SUPPLIED PASSAGE »
During such period, the Options and/or Stock Appreciation Rights may be
exercised by the Optionee or holder of Stock Appreciation Rights or his
personal representatives, next of kin, executors or legatees, as the case may
be. No exercise permitted by this Article 7 shall entitle an Optionee or
holder of Stock Appreciation Rights or his personal representatives, next of
kin, executors or legatees to exercise any portion of any Option and/or Stock
Appreciation Rights beyond the extent to which such Option and/or Stock
Appreciation Rights are exercisable pursuant to the provisions of this Plan on
the date such individual's employment or consultancy arrangement with the
Company terminates.


                                   ARTICLE 8

                          Changes in Capital Structure

   In the event that there is a change in the capitalization of the Company,
such as by reason of a stock dividend, recapitalization, extraordinary
dividend of cash or property, stock split-up, combination of shares, or other
event which the Committee determines is dilutive, then appropriate adjustments
shall be made by the Committee to the number and kind of shares reserved for
issuance under the Plan. In addition, the Committee shall make appropriate
adjustments to the number and kind of shares subject to outstanding Options,
Stock Appreciation Rights, Restricted Shares or Performance Shares and the
purchase price per share thereunder shall be appropriately adjusted consistent
with such change. In no event shall fractional shares be issued or issuable
pursuant to any adjustment made under this Article 8. The determination of the
Committee as to any adjustment shall be final and conclusive.

DIRECTIVE 1 »
Answer these questions about the stock plan excerpt:
(a) Besides the Optionee or holder of Stock Appreciation Rights, who may exercise the Options and/or Stock Appreciation Rights during such period?
(b) What is the heading of Article 8?
(c) Whose determination as to any adjustment is final and conclusive?
DIRECTIVE 2 » Write a continuation of the stock plan excerpt, starting after its last sentence.
The lines that follow have no connection to the stock plan excerpt.

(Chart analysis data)
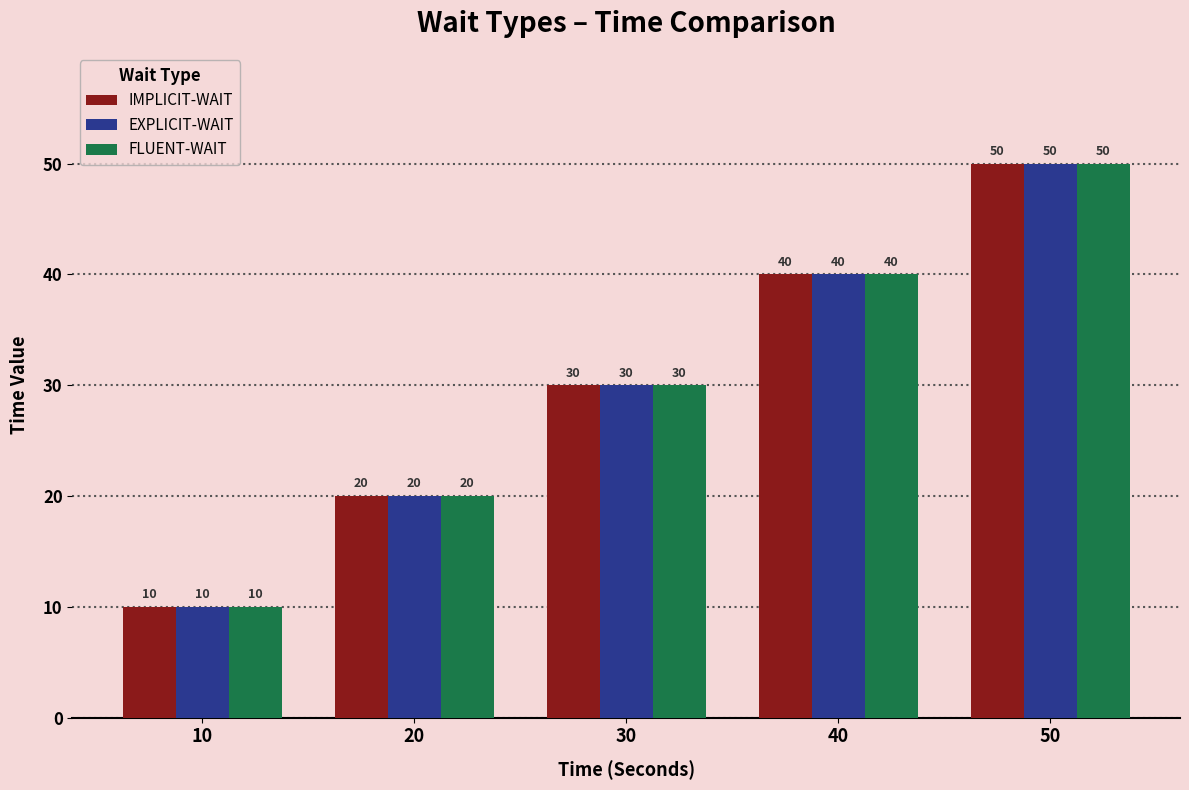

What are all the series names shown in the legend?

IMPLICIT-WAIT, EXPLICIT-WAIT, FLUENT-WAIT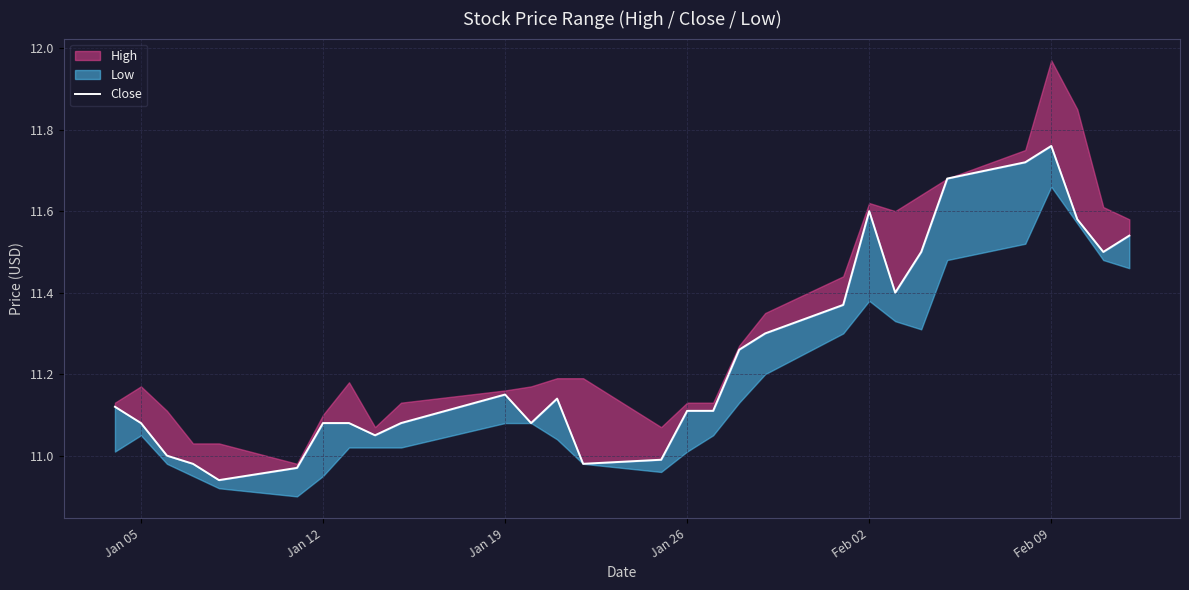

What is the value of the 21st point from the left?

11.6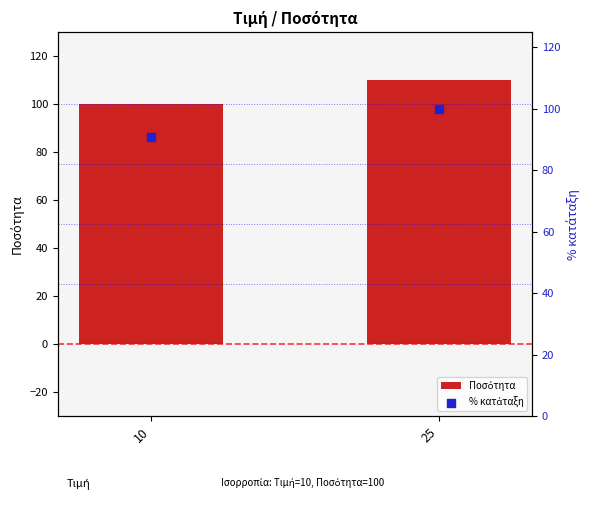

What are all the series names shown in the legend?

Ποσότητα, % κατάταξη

WRITTEN ANSWER 1 »
(a) His personal representatives, next of kin, executors or legatees, as the case may be.
(b) Changes in Capital Structure.
(c) The Committee's.

WRITTEN ANSWER 2 »
                                   ARTICLE 9

                               Mandatory Exercise

   Notwithstanding anything to the contrary set forth in this Plan, in the
event that the Company should adopt a plan of reorganization pursuant to which
it shall merge into, consolidate with, or sell its assets to, any other
corporation or entity or if the Company should adopt a plan of complete
liquidation, the Company may give an Optionee or holder of Stock Appreciation
Rights written notice thereof requiring such Optionee or holder either (a) to
exercise the Option or Stock Appreciation Rights within thirty days after
receipt of such notice including all installments whether or not they would
otherwise be exercisable at that date, or (b) to surrender such Option or
Stock Appreciation Rights or any unexercised portion thereof. Any portion of
such Option or Stock Appreciation Rights which shall not have been exercised
in accordance with the provisions of the Plan by the end of such 30-day period
shall automatically lapse irrevocably and the Optionee or holder shall have no
further rights thereunder.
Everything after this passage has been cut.